Like you I relapsed and tried Sertraline. I gave it 6 weeks. Had 2 very short periods of feeling better but then seemed to be getting worse so I stopped. I'm now on week 3 of Prozac. Immediately felt better than Sertraline. After 2 weeks definitely felt a difference. 3 weeks in I'm having more good days than bad but not quite there yet. I'm hoping another couple of weeks will really help.

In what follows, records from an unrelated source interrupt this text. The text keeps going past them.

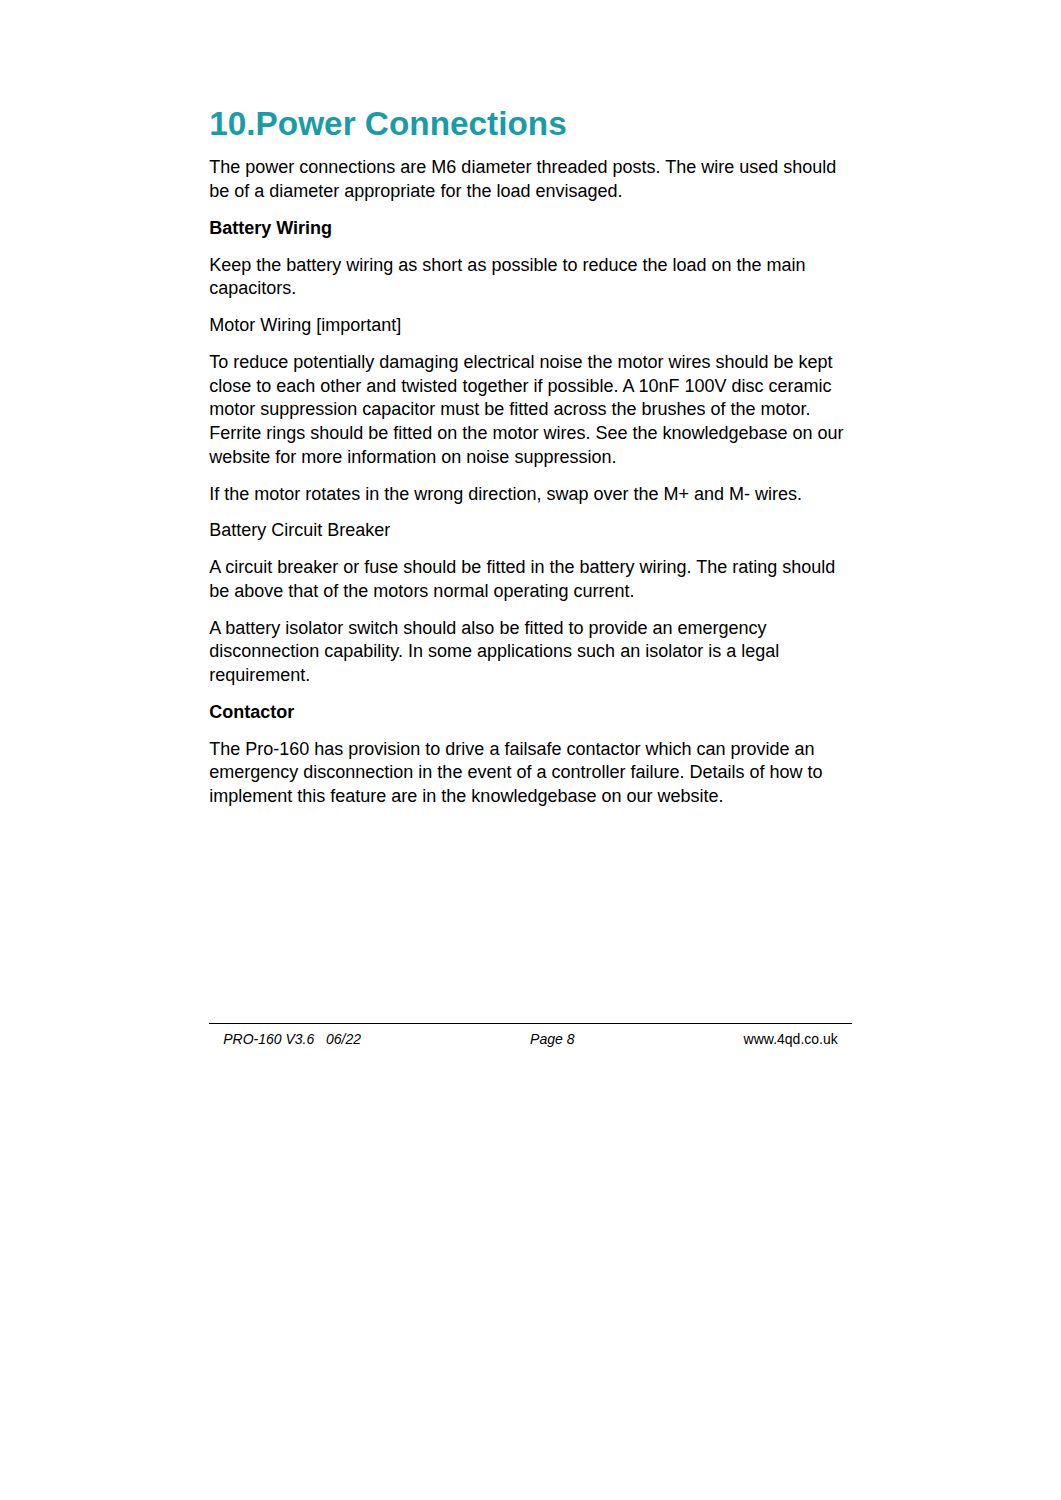10. Power Connections
The power connections are M6 diameter threaded posts. The wire used should be of a diameter appropriate for the load envisaged.
Battery Wiring
Keep the battery wiring as short as possible to reduce the load on the main capacitors.
Motor Wiring [important]
To reduce potentially damaging electrical noise the motor wires should be kept close to each other and twisted together if possible. A 10nF 100V disc ceramic motor suppression capacitor must be fitted across the brushes of the motor. Ferrite rings should be fitted on the motor wires. See the knowledgebase on our website for more information on noise suppression.
If the motor rotates in the wrong direction, swap over the M+ and M- wires.
Battery Circuit Breaker
A circuit breaker or fuse should be fitted in the battery wiring. The rating should be above that of the motors normal operating current.
A battery isolator switch should also be fitted to provide an emergency disconnection capability. In some applications such an isolator is a legal requirement.
Contactor
The Pro-160 has provision to drive a failsafe contactor which can provide an emergency disconnection in the event of a controller failure. Details of how to implement this feature are in the knowledgebase on our website.
PRO-160 V3.6 06/22 Page 8 www.4qd.co.uk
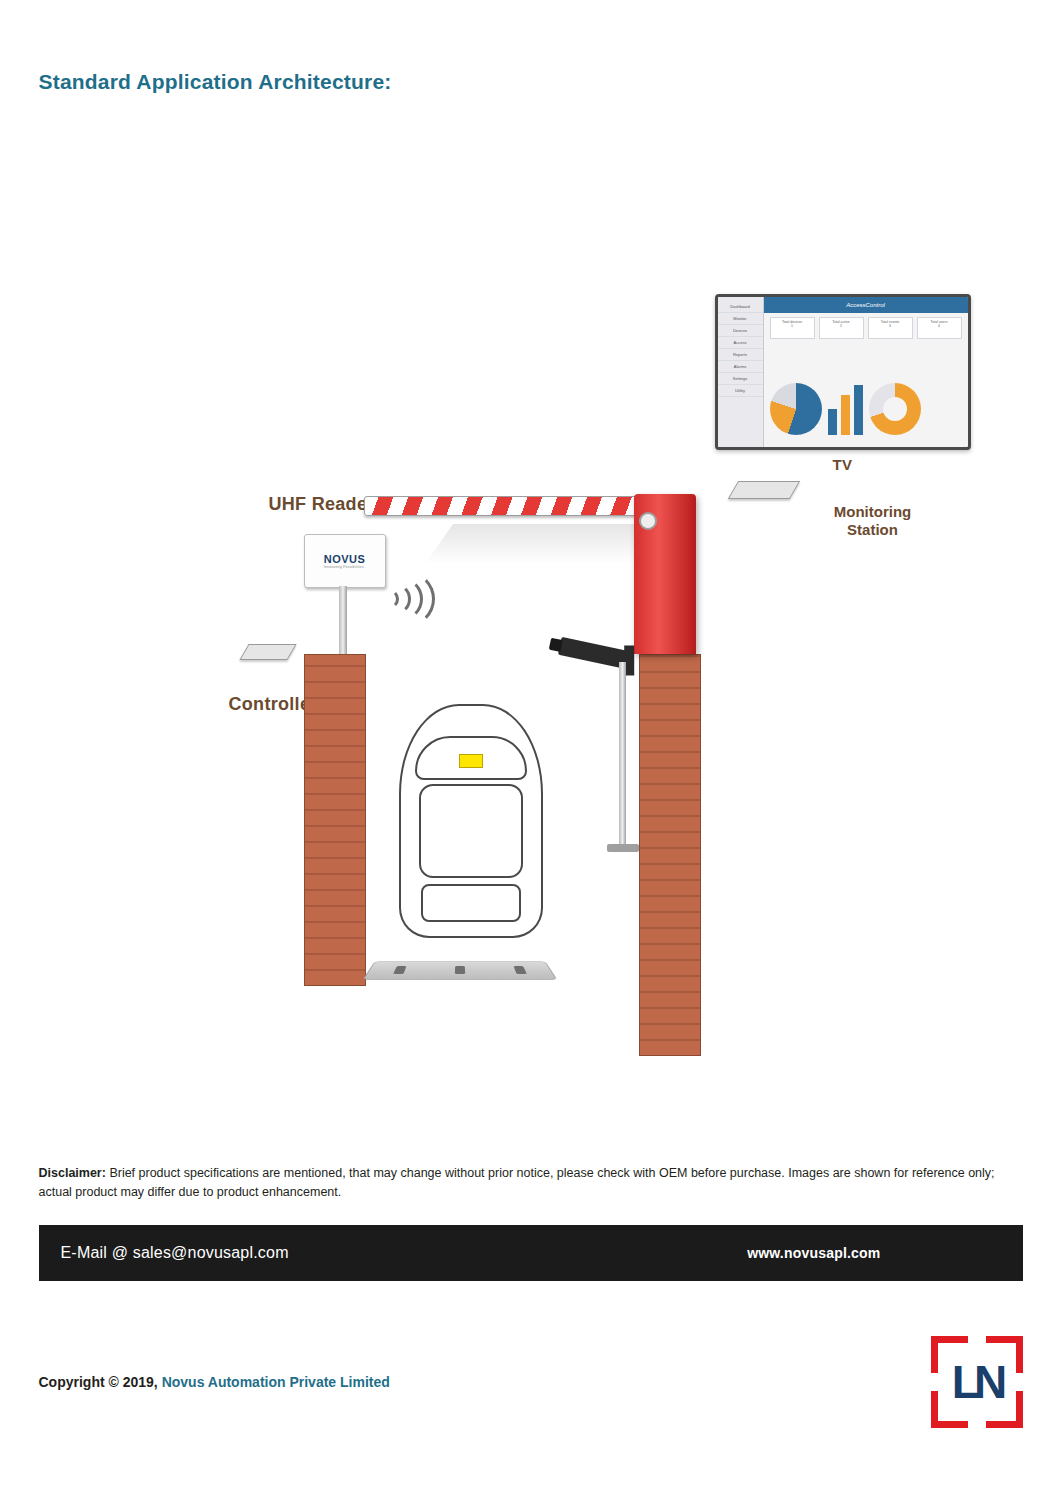Standard Application Architecture:
Dashboard
Monitor
Devices
Access
Reports
Alarms
Settings
Utility
AccessControl
Total devices
1
Total active
2
Total events
3
Total users
4
TV
Monitoring
Station
UHF Reader
NOVUSInnovating Possibilities
Controller
Disclaimer: Brief product specifications are mentioned, that may change without prior notice, please check with OEM before purchase. Images are shown for reference only; actual product may differ due to product enhancement.
E-Mail @ sales@novusapl.com
www.novusapl.com
Copyright © 2019, Novus Automation Private Limited
LN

---------- Post added at 13:14 ---------- Previous post was at 13:13 ----------

I know how you feel within thinking it will never end. I think we all feel like that sometimes. However, my counsellor says that sometimes when you've been on meds for a while, you can need a little bit of a higher dose and it can take a bit longer. It's different for everyone. What the doctor says about the dose I don't agree with. I think different doses can definitely make a difference.

alfredo1
04-04-12, 13:19
Hi Ems, glad you've seen an improvement with the Prozac - have you had any withdrawals from the sert. Did you cross taper?? I'm just so confused on what to to. MY GP is totally rubbish and seems to have no idea whatsoever!

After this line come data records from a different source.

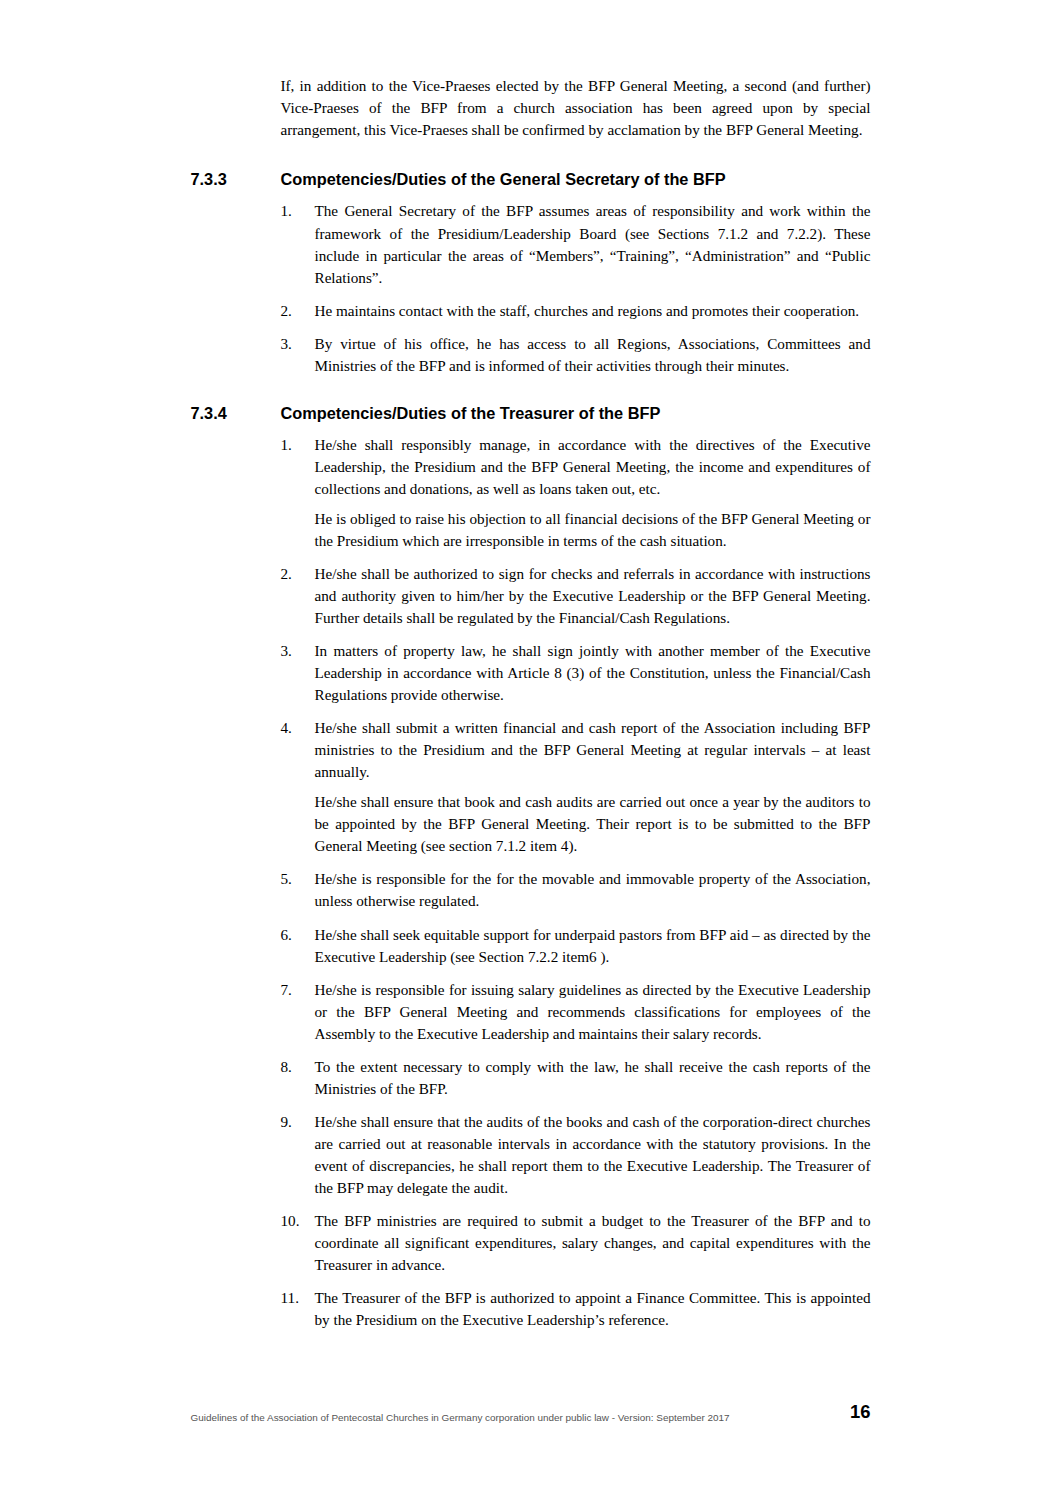If, in addition to the Vice-Praeses elected by the BFP General Meeting, a second (and further) Vice-Praeses of the BFP from a church association has been agreed upon by special arrangement, this Vice-Praeses shall be confirmed by acclamation by the BFP General Meeting.
7.3.3 Competencies/Duties of the General Secretary of the BFP
The General Secretary of the BFP assumes areas of responsibility and work within the framework of the Presidium/Leadership Board (see Sections 7.1.2 and 7.2.2). These include in particular the areas of “Members”, “Training”, “Administration” and “Public Relations”.
He maintains contact with the staff, churches and regions and promotes their cooperation.
By virtue of his office, he has access to all Regions, Associations, Committees and Ministries of the BFP and is informed of their activities through their minutes.
7.3.4 Competencies/Duties of the Treasurer of the BFP
He/she shall responsibly manage, in accordance with the directives of the Executive Leadership, the Presidium and the BFP General Meeting, the income and expenditures of collections and donations, as well as loans taken out, etc.
He is obliged to raise his objection to all financial decisions of the BFP General Meeting or the Presidium which are irresponsible in terms of the cash situation.
He/she shall be authorized to sign for checks and referrals in accordance with instructions and authority given to him/her by the Executive Leadership or the BFP General Meeting. Further details shall be regulated by the Financial/Cash Regulations.
In matters of property law, he shall sign jointly with another member of the Executive Leadership in accordance with Article 8 (3) of the Constitution, unless the Financial/Cash Regulations provide otherwise.
He/she shall submit a written financial and cash report of the Association including BFP ministries to the Presidium and the BFP General Meeting at regular intervals – at least annually.
He/she shall ensure that book and cash audits are carried out once a year by the auditors to be appointed by the BFP General Meeting. Their report is to be submitted to the BFP General Meeting (see section 7.1.2 item 4).
He/she is responsible for the for the movable and immovable property of the Association, unless otherwise regulated.
He/she shall seek equitable support for underpaid pastors from BFP aid – as directed by the Executive Leadership (see Section 7.2.2 item6 ).
He/she is responsible for issuing salary guidelines as directed by the Executive Leadership or the BFP General Meeting and recommends classifications for employees of the Assembly to the Executive Leadership and maintains their salary records.
To the extent necessary to comply with the law, he shall receive the cash reports of the Ministries of the BFP.
He/she shall ensure that the audits of the books and cash of the corporation-direct churches are carried out at reasonable intervals in accordance with the statutory provisions. In the event of discrepancies, he shall report them to the Executive Leadership. The Treasurer of the BFP may delegate the audit.
The BFP ministries are required to submit a budget to the Treasurer of the BFP and to coordinate all significant expenditures, salary changes, and capital expenditures with the Treasurer in advance.
The Treasurer of the BFP is authorized to appoint a Finance Committee. This is appointed by the Presidium on the Executive Leadership’s reference.
Guidelines of the Association of Pentecostal Churches in Germany corporation under public law - Version: September 2017 16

I've been on sert now for 8 weeks. I've messed about with the dose a bit went from 50mg to 100mg after 2 weks, then raised to 125mg for 2 weeks now I'm bakc down to 100mg. I'm losing weight , feel like i'm in a bubble, was so tearful yesterday, tingly, flipping tummy etc I just thought by now I should feel a bit better and should not still be losing weight. What are your thoughts?

thansk Kel
x

ems73
04-04-12, 13:41
Hi Kel, it's difficult because if you come off now and Prozac doesn't work you may wish you'd stuck it out, but to be honest it may be worth trying Prozac after 7 weeks on Sertraline without great improvement.

I had no problems at all, took my last Sertraline 100mg one day then a Prozac 20mg the next day and just carried on. No tapering and I instantly felt better by day 2 of Prozac (not less anxious just less crap and side effecty). Anxiety lessened by week 2. Yesterday had almost no anxiety. Today little bit of a step back but just a bit. Only side effect was lack of sleep but that calmed down after 2 weeks.
Everyone's different but if it were me I'd try Prozac. Doctors are crap, they never know what to suggest, just tell him what you want to do and he'll write the prescription.

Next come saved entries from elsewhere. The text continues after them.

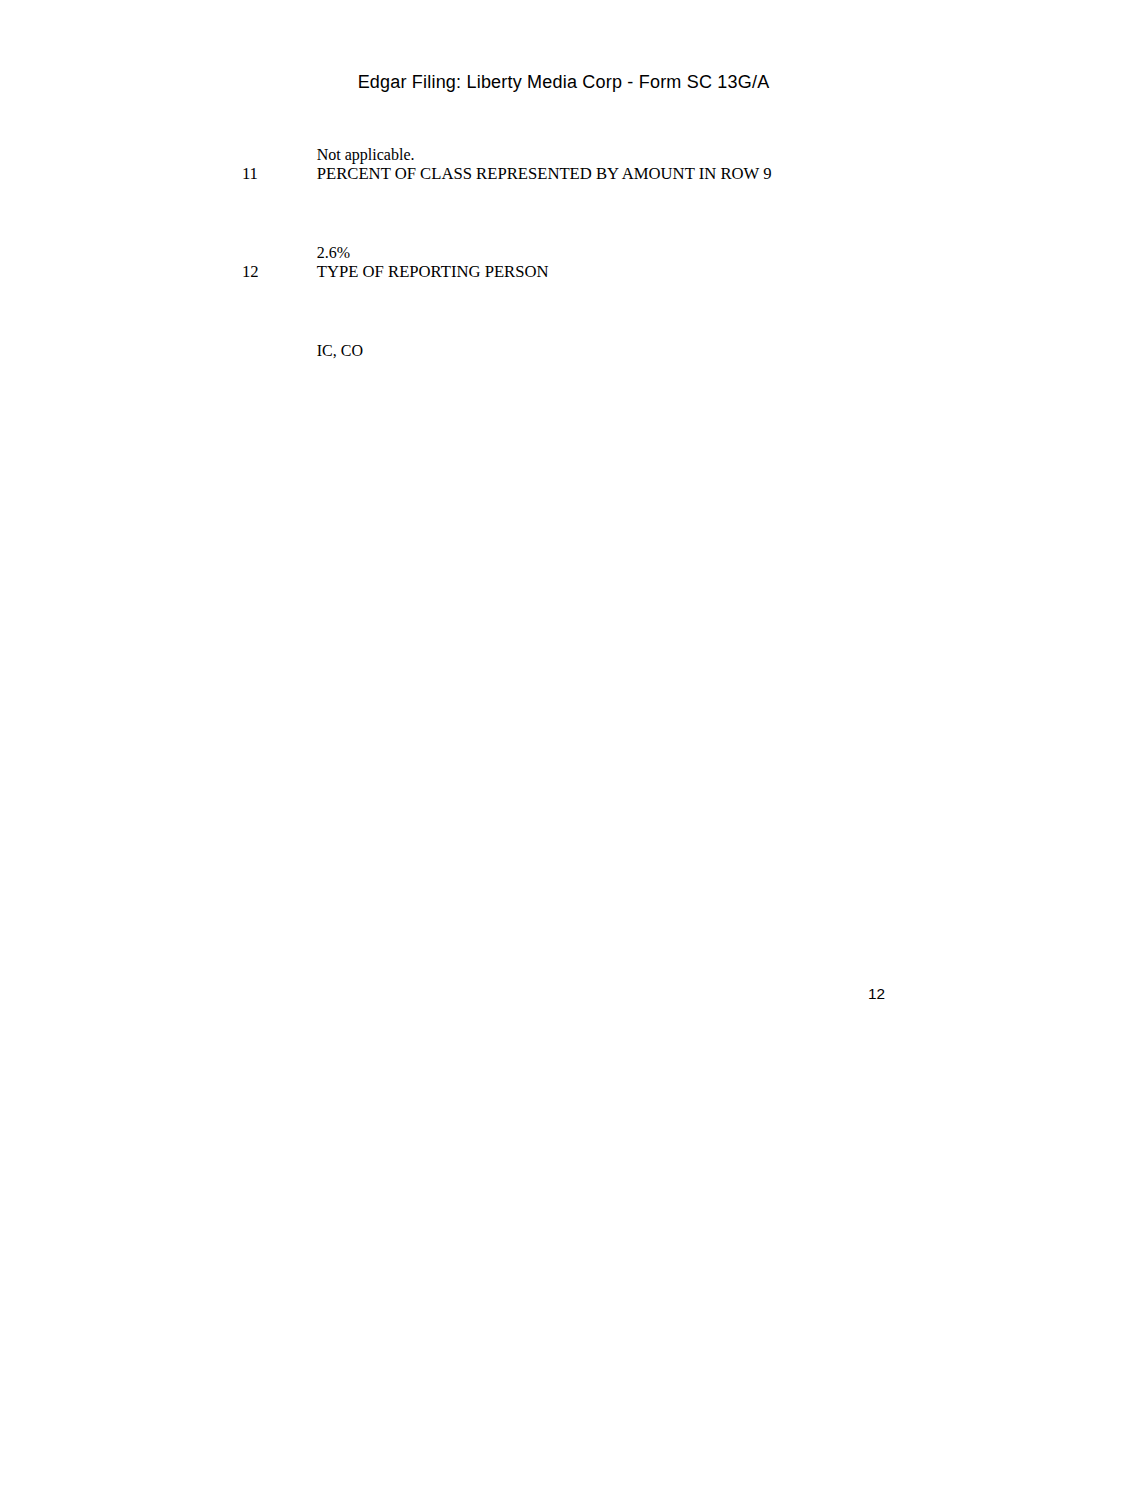Edgar Filing: Liberty Media Corp - Form SC 13G/A
Not applicable.
11 PERCENT OF CLASS REPRESENTED BY AMOUNT IN ROW 9
2.6%
12 TYPE OF REPORTING PERSON
IC, CO
12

You just don't know how you'll react to a med til you try it.

cathycrumble
04-04-12, 14:00
I am on week 6 and taking 50mg. I did go up to 100 but felt lousy had the runs and high anxiety so came down to 50 where I am staying for a while. My gp did say 100 is good for anxiety but I am staying put.

I would say Kel give yourself time on the 100 as you have upped your doses very quickly and not give time for each dose to kick in. I do feel you symptoms are mostly due to side effects. Stable yourself on 100 for a couple more weeks and see how you go.

but by all means if you can't cope then go see your gp for a change as emms says.

good luck

Cathy xx

pinkunicorn
04-04-12, 14:22
Thanks for the kind words ems....I guess I do just need to stick with it. Its just hard at the moment when all that's going through my mind is self harming. I haven't felt like this in years. I don't know if it is a really bad patch or it the medication making me feel this way. It's just horrible,I just feel like I'm losing hope as each day goes by.

julieannboo
05-04-12, 15:13
Thanks for the kind words ems....I guess I do just need to stick with it. Its just hard at the moment when all that's going through my mind is self harming. I haven't felt like this in years. I don't know if it is a really bad patch or it the medication making me feel this way. It's just horrible,I just feel like I'm losing hope as each day goes by.

sorry to hear that. dont lost hope.

there is a site that helped me out so much with regards to anti depressants it is called paxilprogress.org

pinkunicorn
05-04-12, 20:22
Thanks Julie,things still feel really difficult today. I could so do with a BIG HUG! Something simple that people take for granted at times. Still got the urge to self harm,my counsellor given me some tips of what else to do instead of hurting myself. But,to be honest nothing else seems like it's gonna give me the release I need. But,hey,keep going,keep fighting the urges.